All of the records below should be retyped exactly, with no pictures included.

# [Dataset excerpts]
-*-

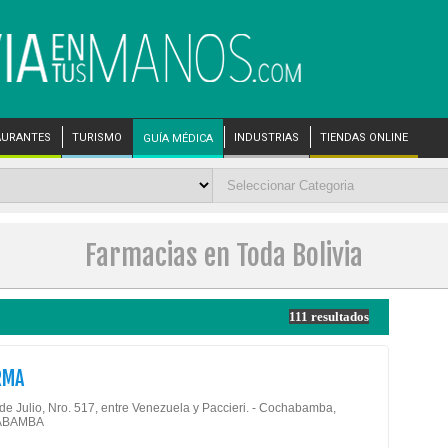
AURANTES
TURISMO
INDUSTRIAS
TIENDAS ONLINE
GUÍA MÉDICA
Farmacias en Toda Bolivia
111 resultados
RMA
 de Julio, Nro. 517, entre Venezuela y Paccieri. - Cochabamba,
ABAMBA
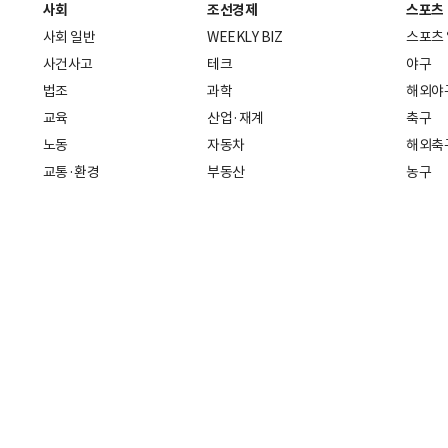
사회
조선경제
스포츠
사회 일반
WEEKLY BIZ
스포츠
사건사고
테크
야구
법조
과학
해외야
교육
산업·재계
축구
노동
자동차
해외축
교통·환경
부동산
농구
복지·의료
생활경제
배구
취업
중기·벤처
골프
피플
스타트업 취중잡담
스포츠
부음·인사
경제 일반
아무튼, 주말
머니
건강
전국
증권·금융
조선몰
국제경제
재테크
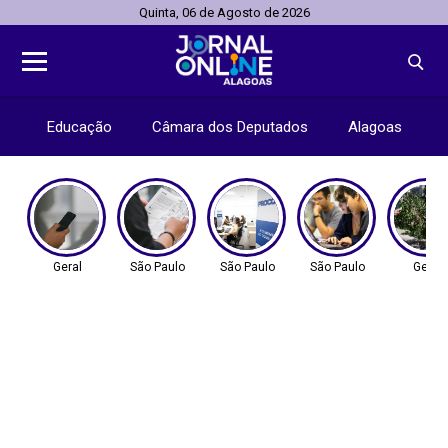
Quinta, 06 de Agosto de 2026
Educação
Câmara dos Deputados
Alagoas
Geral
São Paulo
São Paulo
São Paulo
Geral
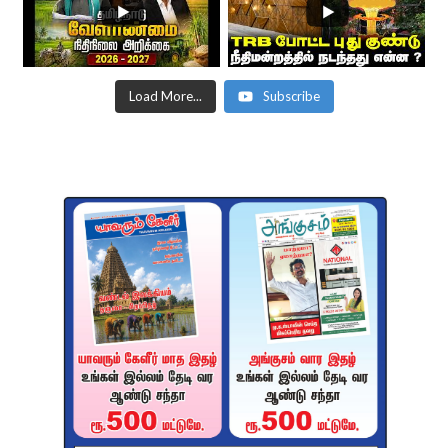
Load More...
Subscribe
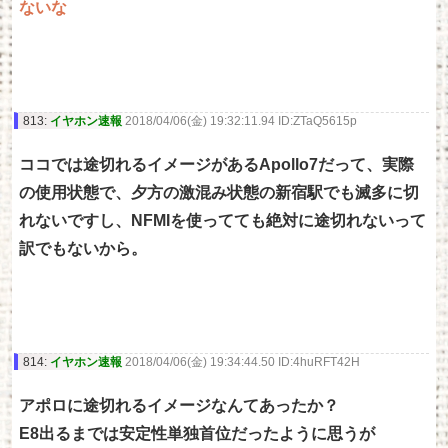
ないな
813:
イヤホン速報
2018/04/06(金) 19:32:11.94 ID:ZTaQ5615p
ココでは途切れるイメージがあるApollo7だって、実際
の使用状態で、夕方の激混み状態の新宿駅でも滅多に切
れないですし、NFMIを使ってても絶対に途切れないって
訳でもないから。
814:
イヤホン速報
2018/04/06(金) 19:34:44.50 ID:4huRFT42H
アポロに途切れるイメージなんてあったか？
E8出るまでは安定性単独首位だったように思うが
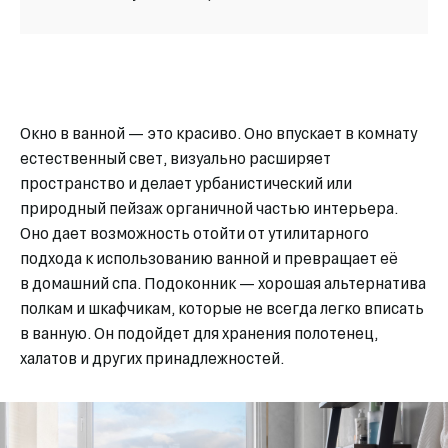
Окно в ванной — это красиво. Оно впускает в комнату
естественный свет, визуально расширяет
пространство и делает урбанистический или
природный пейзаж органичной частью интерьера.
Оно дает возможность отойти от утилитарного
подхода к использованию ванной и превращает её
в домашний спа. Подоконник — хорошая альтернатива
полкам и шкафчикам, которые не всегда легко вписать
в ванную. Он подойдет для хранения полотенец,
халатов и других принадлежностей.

-*-

# [Answer to this problem]
AURANTES
TURISMO
INDUSTRIAS
TIENDAS ONLINE
GUÍA MÉDICA
Farmacias en Toda Bolivia
111 resultados
RMA
 de Julio, Nro. 517, entre Venezuela y Paccieri. - Cochabamba,
ABAMBA
사회
조선경제
스포츠
사회 일반
WEEKLY BIZ
스포츠
사건사고
테크
야구
법조
과학
해외야
교육
산업·재계
축구
노동
자동차
해외축
교통·환경
부동산
농구
복지·의료
생활경제
배구
취업
중기·벤처
골프
피플
스타트업 취중잡담
스포츠
부음·인사
경제 일반
아무튼, 주말
머니
건강
전국
증권·금융
조선몰
국제경제
재테크
Quinta, 06 de Agosto de 2026
Educação
Câmara dos Deputados
Alagoas
Geral
São Paulo
São Paulo
São Paulo
Geral
Load More...
Subscribe
ないな
813:
イヤホン速報
2018/04/06(金) 19:32:11.94 ID:ZTaQ5615p
ココでは途切れるイメージがあるApollo7だって、実際
の使用状態で、夕方の激混み状態の新宿駅でも滅多に切
れないですし、NFMIを使ってても絶対に途切れないって
訳でもないから。
814:
イヤホン速報
2018/04/06(金) 19:34:44.50 ID:4huRFT42H
アポロに途切れるイメージなんてあったか？
E8出るまでは安定性単独首位だったように思うが
Окно в ванной — это красиво. Оно впускает в комнату
естественный свет, визуально расширяет
пространство и делает урбанистический или
природный пейзаж органичной частью интерьера.
Оно дает возможность отойти от утилитарного
подхода к использованию ванной и превращает её
в домашний спа. Подоконник — хорошая альтернатива
полкам и шкафчикам, которые не всегда легко вписать
в ванную. Он подойдет для хранения полотенец,
халатов и других принадлежностей.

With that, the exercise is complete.